Understanding tree structures, binary trees, BSTs, and the three classic traversal orders that unlock recursive thinking.

2021-01-11
Share
CS Fundamentalstreesbinary-treesdata-structures

Terminology

Tree
A connected, acyclic graph with a designated root node. Every node except the root has exactly one parent.
Root
The topmost node in a tree, with no parent. All other nodes are descendants of the root.
Leaf
A node with no children. Leaves are the terminal nodes of the tree.
Height
The number of edges on the longest path from a node down to a leaf. The height of a tree is the height of its root.
Depth
The number of edges from the root down to a given node.

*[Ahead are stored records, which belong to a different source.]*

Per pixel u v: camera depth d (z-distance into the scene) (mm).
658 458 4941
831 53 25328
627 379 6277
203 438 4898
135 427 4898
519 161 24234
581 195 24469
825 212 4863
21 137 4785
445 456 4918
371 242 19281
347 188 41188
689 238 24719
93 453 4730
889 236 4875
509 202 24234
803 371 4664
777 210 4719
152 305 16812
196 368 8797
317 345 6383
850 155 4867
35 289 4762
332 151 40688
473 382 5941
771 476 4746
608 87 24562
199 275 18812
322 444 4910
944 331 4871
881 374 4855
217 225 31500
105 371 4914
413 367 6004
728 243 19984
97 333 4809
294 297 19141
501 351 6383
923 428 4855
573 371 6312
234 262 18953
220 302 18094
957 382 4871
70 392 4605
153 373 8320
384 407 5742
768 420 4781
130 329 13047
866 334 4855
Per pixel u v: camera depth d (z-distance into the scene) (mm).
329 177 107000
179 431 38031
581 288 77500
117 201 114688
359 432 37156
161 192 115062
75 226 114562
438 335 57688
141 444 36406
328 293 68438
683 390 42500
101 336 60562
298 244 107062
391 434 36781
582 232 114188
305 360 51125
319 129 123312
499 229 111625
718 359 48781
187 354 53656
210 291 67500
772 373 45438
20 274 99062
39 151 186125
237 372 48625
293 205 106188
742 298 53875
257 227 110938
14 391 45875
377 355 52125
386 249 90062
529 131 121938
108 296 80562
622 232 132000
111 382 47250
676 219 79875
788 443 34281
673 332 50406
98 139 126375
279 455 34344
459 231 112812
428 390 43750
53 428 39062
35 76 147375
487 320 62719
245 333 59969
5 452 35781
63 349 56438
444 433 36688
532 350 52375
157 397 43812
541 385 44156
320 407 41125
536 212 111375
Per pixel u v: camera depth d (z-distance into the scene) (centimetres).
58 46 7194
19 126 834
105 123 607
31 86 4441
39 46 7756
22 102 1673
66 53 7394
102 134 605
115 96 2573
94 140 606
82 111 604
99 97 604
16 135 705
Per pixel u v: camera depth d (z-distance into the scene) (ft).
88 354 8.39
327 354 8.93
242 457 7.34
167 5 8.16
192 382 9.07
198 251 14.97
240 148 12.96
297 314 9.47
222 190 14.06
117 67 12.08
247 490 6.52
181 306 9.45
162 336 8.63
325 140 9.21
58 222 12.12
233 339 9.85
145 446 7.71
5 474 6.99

The root has depth 0.
Binary Tree
A tree where each node has at most two children, referred to as the left child and right child.
Binary Search Tree (BST)
A binary tree where for every node $x$: all keys in the left subtree are less than $x$'s key, and all keys in the right subtree are greater.
Traversal
A systematic way of visiting every node in a tree exactly once. The three classic orderings are inorder, preorder, and postorder.
Balanced Tree
A tree where the heights of left and right subtrees differ by at most a constant factor, ensuring $O(\log n)$ operations.

What & Why

A tree is a hierarchical data structure where each element (node) has a parent-child relationship with other elements. Unlike arrays and linked lists, which are linear, trees branch out, making them natural for representing hierarchies: file systems, HTML DOMs, organization charts, and decision processes.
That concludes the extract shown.